Открываю морозилку и достаю пакетик со льдом, который всегда должен быть в этом доме. После того, как замотал его в полотенце, протягиваю ей.

— Приложи. — Я так устал, Оливия. Но она, хотя бы, уже не ревет.

Она прижимает полотенце к щеке и бормочет:

— Спасибо, мистер Раш. — Тогда она хочет поскорее исчезнуть с моих глаз. По-моему, она меня боится, при этом я просто устал и до смерти раздражен этой сраной жабой.

— Стоять!

Она разворачивается, и ее глаза расширяются.

— Извините, мистер Раш.

Святое дерьмо, Оливия. У нее совершенно нет своего мнения. Этот парень, как танк, который просто проехался по ней.
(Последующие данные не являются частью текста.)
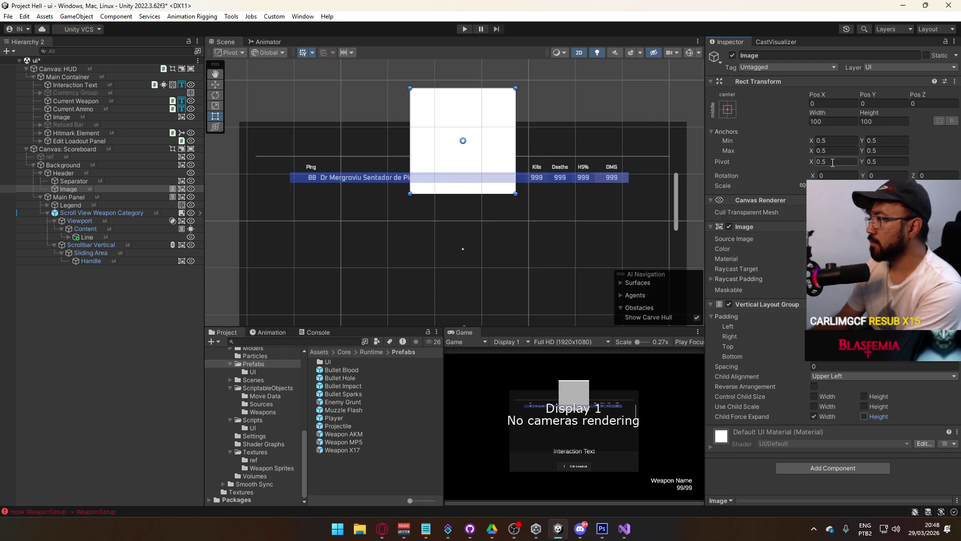
pyautogui.doubleClick(832, 163)
pyautogui.write('0')
pyautogui.press('Tab')
pyautogui.write('1')
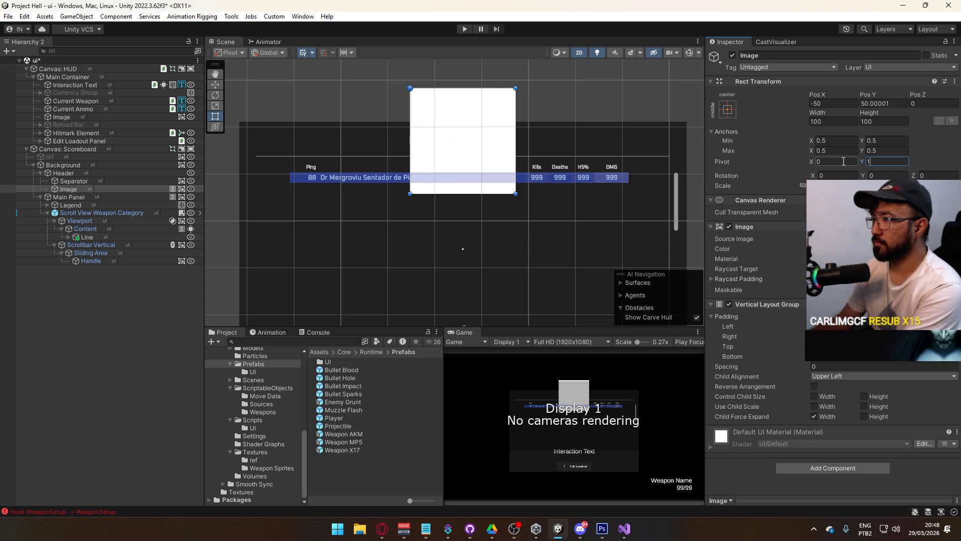
pyautogui.doubleClick(826, 103)
pyautogui.write('0')
pyautogui.press('Tab')
pyautogui.write('0')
— Сядь. — Я киваю в сторону стола, и она садится на один из стульев.

Я подхожу к ней и откидываю волосы назад. Она вздрагивает, когда я прикасаюсь к ней. Черт возьми, Оливия, что этот парень сделал с ней?

— Я просто хочу посмотреть на твою щеку, — осторожно говорю я. — Можно? — обычно я не спрашиваю разрешения, Оливия, но она так напугана.
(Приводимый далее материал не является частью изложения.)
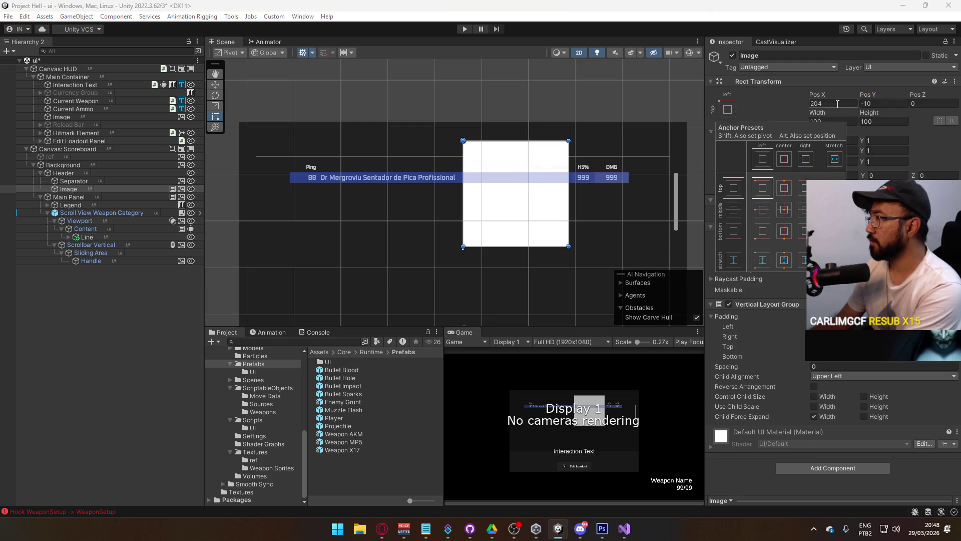
pyautogui.keyDown('alt'); pyautogui.click(773, 158); pyautogui.keyUp('alt')
pyautogui.doubleClick(891, 103)
pyautogui.write('0')
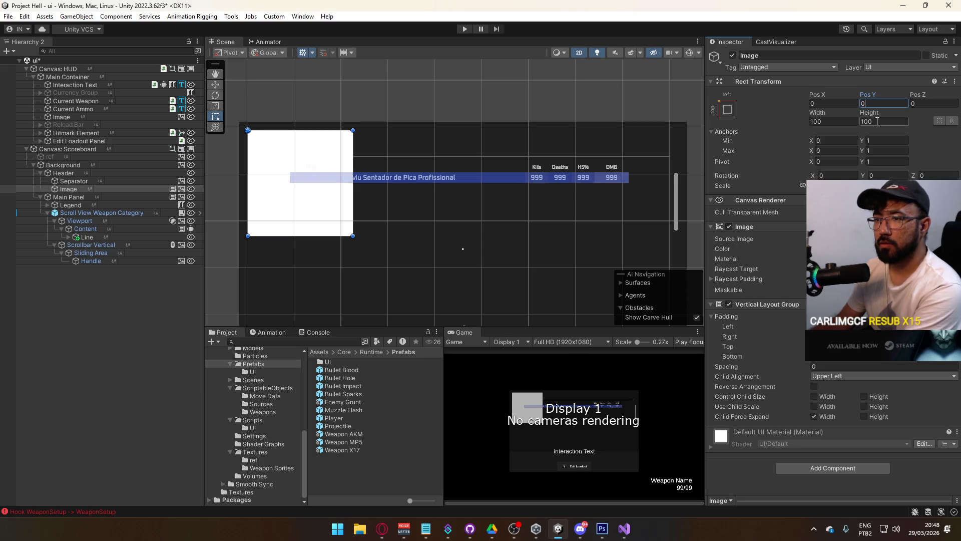
pyautogui.click(727, 109)
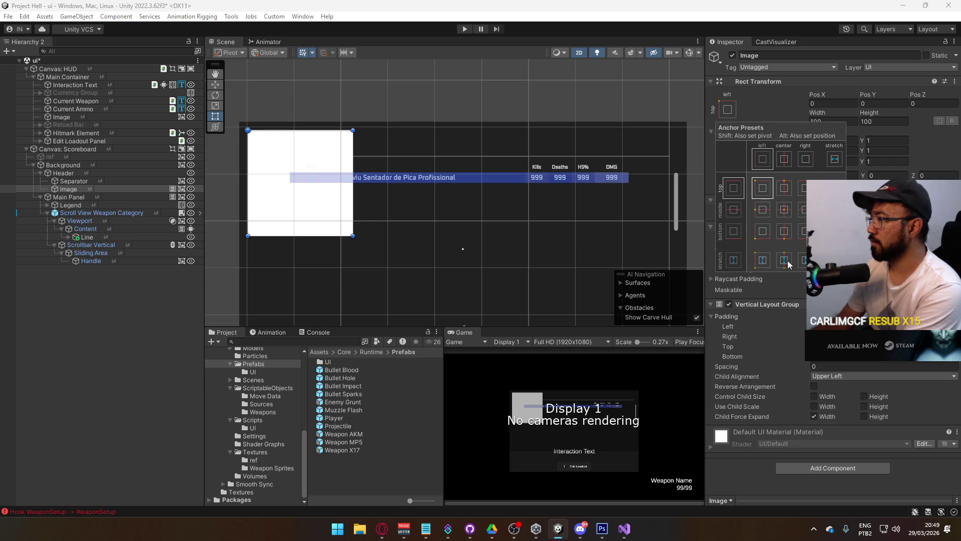
pyautogui.click(763, 259)
pyautogui.click(886, 121)
pyautogui.write('0')
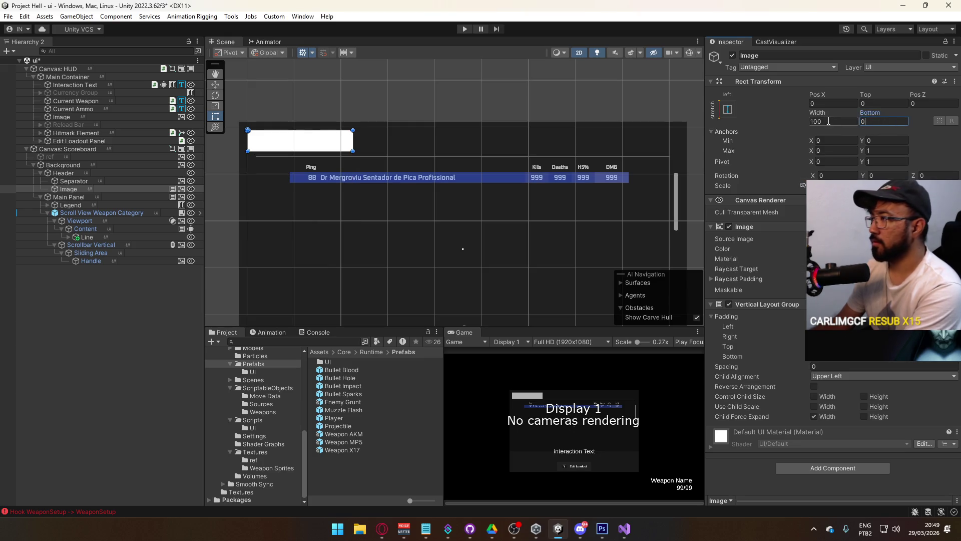
pyautogui.moveTo(820, 114); pyautogui.dragTo(880, 123)
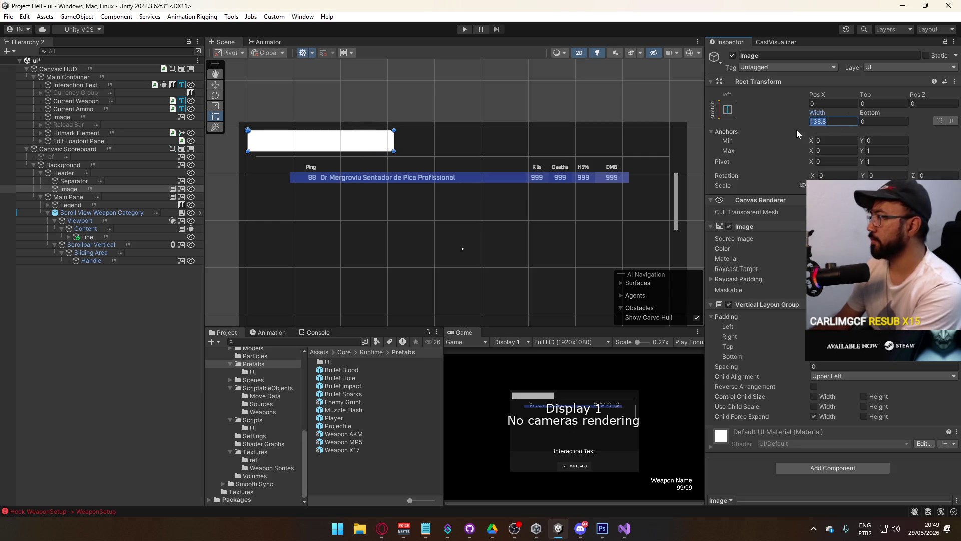
# Step: Set the bar's width to 160 and tint it pure red (FF0000)
pyautogui.write('160')
pyautogui.click(826, 249)
pyautogui.moveTo(861, 418); pyautogui.dragTo(926, 418)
Она слегка кивает, откладывает лед и поворачивает ко мне свою щеку. Черт возьми, он ударил ее наотмашь.

— Заживает. Это просто легкий синяк. Охлаждай дальше. — Она делает то, что велено, а я достаю из шкафа две рюмки и бутылку хорошего коньяка, который ты подарила мне на Рождество в прошлом году. Он предназначен для особых случаев, но эта девушка заслужила, чтобы я пил его с ней. Перед тем как налить, приношу из гостиной шерстяной плед, потому что вижу, что ей неудобно сидеть передо мной в этом тонком топе. Когда я оборачиваю его вокруг нее, она смущенно улыбается, даже немного краснеет.

Наполнив наши рюмки, подталкиваю одну к ней.
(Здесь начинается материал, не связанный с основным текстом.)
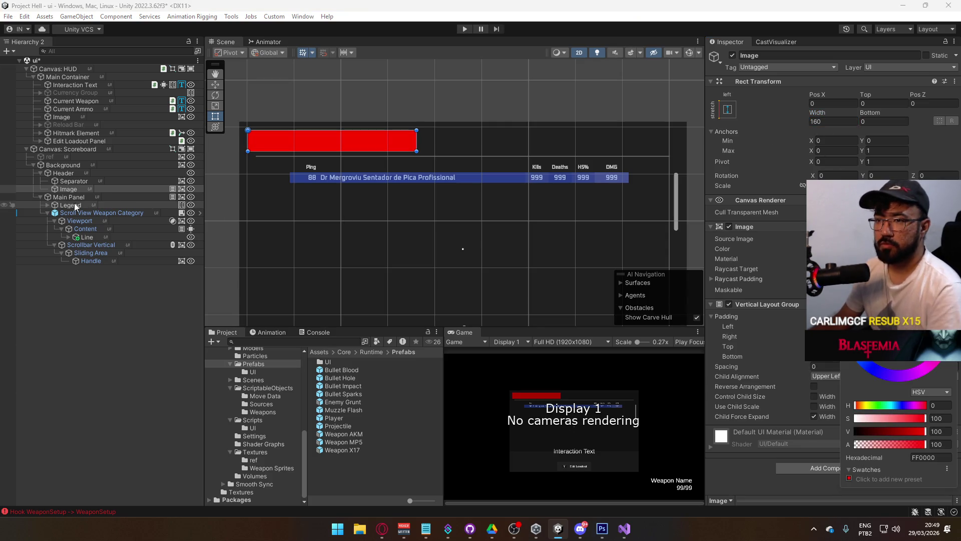
pyautogui.click(71, 189)
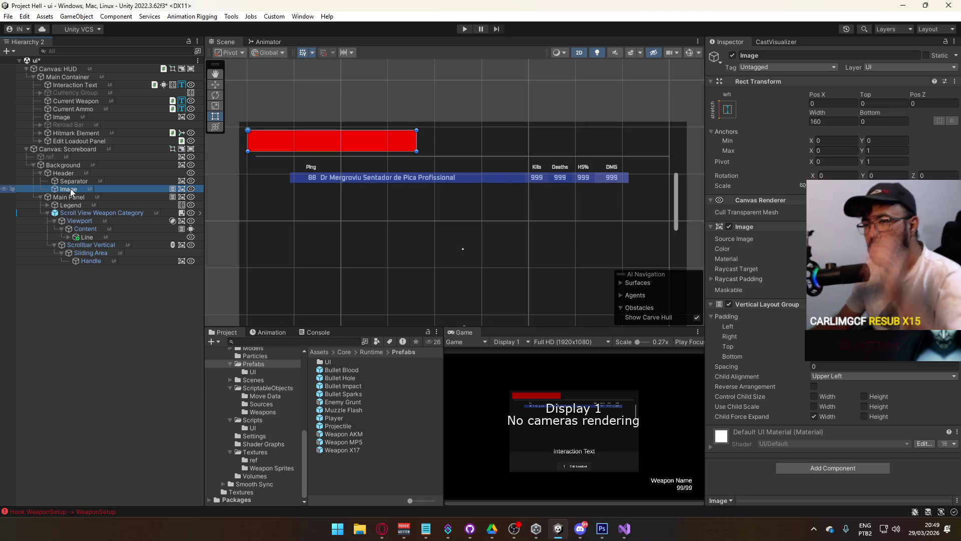
# Step: Rename the Image to 'Vertical Group' and show its layer choices
pyautogui.press('F2')
pyautogui.write('Vertical Group')
pyautogui.press('Return')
— За сраную жабу, над которой ты насмехалась.

Она хмурится, потому что наверняка думает, что я имею в виду Райли. Но она вежлива, Оливия, и пьет только потому что я пью. После этого ставит пустую рюмку и отворачивается. Я усмехаюсь и наливаю еще. С каждым глотком будет легче.

— Вам не нравится Райли, мистер Раш? — спрашивает она и с интересом смотрит на меня.

— Я не Райли имел в виду, Эмилия. — Я опрокидываю свою рюмку, и она быстро опустошает свою. По ней видно, что она в шоке и понятия не имеет, что сказать.

— Вы не спросили, — начинает она, указывая на свою щеку, — откуда это.

— Пожалуйста, — говорю я. — Я знаю обо всем, что происходит в моем доме.

Она смотрит на меня. Ее глаза медленно расширяются, все больше и больше. Потом, осознав это, она резко краснеет и слегка втягивает голову в плечи. О Боже, разве таким не должна заниматься свекровь, Оливия?

Я наливаю еще.

— Не волнуйся, я не знаю все в подробностях, — говорю я, чтобы облегчить ее смущение, и, конечно же, я каждый раз выключаю свой планшет, когда дело доходит до определенных моментов, которые я просто не хочу видеть. Я достаточно насмотрелся на эту жабу, Оливия.

— Вы, должно быть, считаете меня ужасным человеком, — бормочет она, продолжая прижимать лед к своей щеке. Он уже немного подтаял.

— Я знаю, что в нем есть ужасная сторона, и он раскрывает самое ужасное в окружающих его людях. Мейсон может быть очень убедительным, если чего-то хочет. Это у него от меня. Пей.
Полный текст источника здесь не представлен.